Having gone a century as an unintentional time capsule, the booth was a tiny museum, with its antique projectors in place and reels for film littering the floor; elsewhere in the grand old building, we found and will preserve what may be one of the first spotlights in New Orleans.

And your creative friends at DEVENEY honored the history of our new location by using theatre nomenclature for the new office, naming the guest lounge at the entrance by the ticket booth the “Green Room,” team kitchen, and break room “Concessions,” the main conference room “Marquee,” the open workspace “orchestra” with hot desk options, second floor in front of the projection booth is the “Loge,” and “Stage Left,” “Wing I” and “Wing II” offer hot office options on the second floor. The four residential apartments behind the office are the “Stage Door, Residences at the Fine Arts Theatre.”

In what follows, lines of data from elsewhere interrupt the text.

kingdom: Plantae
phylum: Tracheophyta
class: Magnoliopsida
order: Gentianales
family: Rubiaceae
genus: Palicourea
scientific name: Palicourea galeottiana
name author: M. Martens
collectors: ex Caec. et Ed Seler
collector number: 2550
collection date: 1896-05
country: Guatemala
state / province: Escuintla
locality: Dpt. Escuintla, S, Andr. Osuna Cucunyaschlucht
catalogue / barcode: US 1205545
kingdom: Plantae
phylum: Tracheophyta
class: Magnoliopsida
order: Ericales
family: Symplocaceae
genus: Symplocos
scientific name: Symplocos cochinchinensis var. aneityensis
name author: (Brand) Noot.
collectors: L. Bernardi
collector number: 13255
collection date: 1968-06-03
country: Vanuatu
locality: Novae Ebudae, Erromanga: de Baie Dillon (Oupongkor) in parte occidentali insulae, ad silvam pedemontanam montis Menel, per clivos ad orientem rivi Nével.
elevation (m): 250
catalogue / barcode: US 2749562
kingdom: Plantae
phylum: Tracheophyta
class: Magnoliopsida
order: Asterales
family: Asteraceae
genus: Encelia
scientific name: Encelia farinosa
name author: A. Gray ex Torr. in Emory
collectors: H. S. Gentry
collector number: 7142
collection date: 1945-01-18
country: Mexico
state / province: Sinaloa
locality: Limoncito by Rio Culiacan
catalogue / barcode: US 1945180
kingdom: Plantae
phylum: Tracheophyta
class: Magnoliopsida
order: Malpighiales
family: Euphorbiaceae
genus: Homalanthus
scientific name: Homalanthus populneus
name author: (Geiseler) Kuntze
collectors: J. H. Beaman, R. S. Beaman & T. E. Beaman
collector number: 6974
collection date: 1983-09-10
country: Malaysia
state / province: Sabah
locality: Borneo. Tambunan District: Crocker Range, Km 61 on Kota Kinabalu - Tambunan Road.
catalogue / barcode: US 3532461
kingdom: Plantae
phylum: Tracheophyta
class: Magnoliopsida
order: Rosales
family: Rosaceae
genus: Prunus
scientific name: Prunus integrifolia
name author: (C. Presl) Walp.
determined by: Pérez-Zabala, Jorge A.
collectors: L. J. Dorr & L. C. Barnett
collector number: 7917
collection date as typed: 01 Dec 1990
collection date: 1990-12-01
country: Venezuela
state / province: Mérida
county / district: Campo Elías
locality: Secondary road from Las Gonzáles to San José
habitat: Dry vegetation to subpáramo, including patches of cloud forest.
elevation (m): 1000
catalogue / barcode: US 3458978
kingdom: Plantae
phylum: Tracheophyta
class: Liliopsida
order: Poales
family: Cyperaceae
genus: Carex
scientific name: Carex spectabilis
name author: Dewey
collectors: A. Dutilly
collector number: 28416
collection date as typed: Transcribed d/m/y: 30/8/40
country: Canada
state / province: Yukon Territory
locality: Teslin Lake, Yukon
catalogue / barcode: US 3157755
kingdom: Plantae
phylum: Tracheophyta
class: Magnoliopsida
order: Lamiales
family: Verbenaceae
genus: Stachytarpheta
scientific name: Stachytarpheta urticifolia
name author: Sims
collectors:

Part of the marketing agency’s culture and history is restoring deteriorated historic property (starting in the Garden District 25 years ago, then the Faubourg Marigny, then Magazine Street) and contributing to the economic strength of its neighborhood. DEVENEY is proud to contribute to the incredible renaissance of the Baronne Commercial District in the Milan neighborhood of New Orleans.

DEVENEY anchors the development two blocks off St. Charles Avenue and three blocks downtown from Napoleon Avenue. The other commercial tenants are also fantastic: Zee’s Pizzeria (homemade pies made fresh daily with a thin, crispy charred crust that words do not do justice) and Lucy Boone Ice Cream (local small-batch ice cream created from scratch using local ingredients). And Sol Cura (a luxurious one-stop shop, salon, and spa) rounds out our anchor, the Baronne Street economic renaissance, at the corner of Constantinople and Baronne. Are you ready to visit?

DEVENEY selected the architecture group CICADA to help bring this historic center back to life. In a beautiful stroke of kismet, DEVENEY partnered with Urban Properties (the real estate leader that purchased DEVENEY’s Magazine Street restoration for its corporate headquarters) as its leasing agent.

“Being able to breathe new life into this building and bring it back into commerce in a thoughtful way has been one of the most enjoyable challenges we’ve worked on to date,” said CICADA Partner James Catalano. “We wanted to honor this historic structure by keeping its original theater spirit and adding new design elements and spaces that work for the modern user. Our team is proud to be a part of the larger revitalization of this Baronne Street corridor by reviving this historic neighborhood gem.”